4 前三項の規定は、非訟事件を調停に付する場合について準用する。
民事調停法20条の3
1 調停の申立てがあった事件について訴訟が係属しているとき、又は第二十条第一項若しくは第二十四条の二第二項の規定により事件が調停に付されたときは、受訴裁判所は、調停事件が終了するまで訴訟手続を中止することができる。ただし、事件について争点及び証拠の整理が完了した後において、当事者の合意がない場合には、この限りでない。
家事事件手続法274条
1 第二百四十四条の規定により調停を行うことができる事件についての訴訟又は家事審判事件が係属している場合には、裁判所は、当事者(本案について被告又は相手方の陳述がされる前にあっては、原告又は申立人に限る。)の意見を聴いて、いつでも、職権で、事件を家事調停に付することができる。
家事事件手続法275条
1 家事調停の申立てがあった事件について訴訟が係属しているとき、又は訴訟が係属している裁判所が第二百五十七条第二項若しくは前条第一項の規定により事件を調停に付したときは、訴訟が係属している裁判所は、家事調停事件が終了するまで訴訟手続を中止することができる。
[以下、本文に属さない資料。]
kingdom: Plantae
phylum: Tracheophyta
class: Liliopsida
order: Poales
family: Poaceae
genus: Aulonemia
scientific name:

2 家事調停の申立てがあった事件について家事審判事件が係属しているとき、又は家事審判事件が係属している裁判所が前条第一項の規定により事件を調停に付したときは、家事審判事件が係属している裁判所は、家事調停事件が終了するまで、家事審判の手続を中止することができる。
家事事件手続法276条
1 訴訟が係属している裁判所が第二百五十七条第二項又は第二百七十四条第一項の規定により事件を調停に付した場合において、調停が成立し、又は次条第一項若しくは第二百八十四条第一項の規定による審判が確定したときは、当該訴訟について訴えの取下げがあったものとみなす。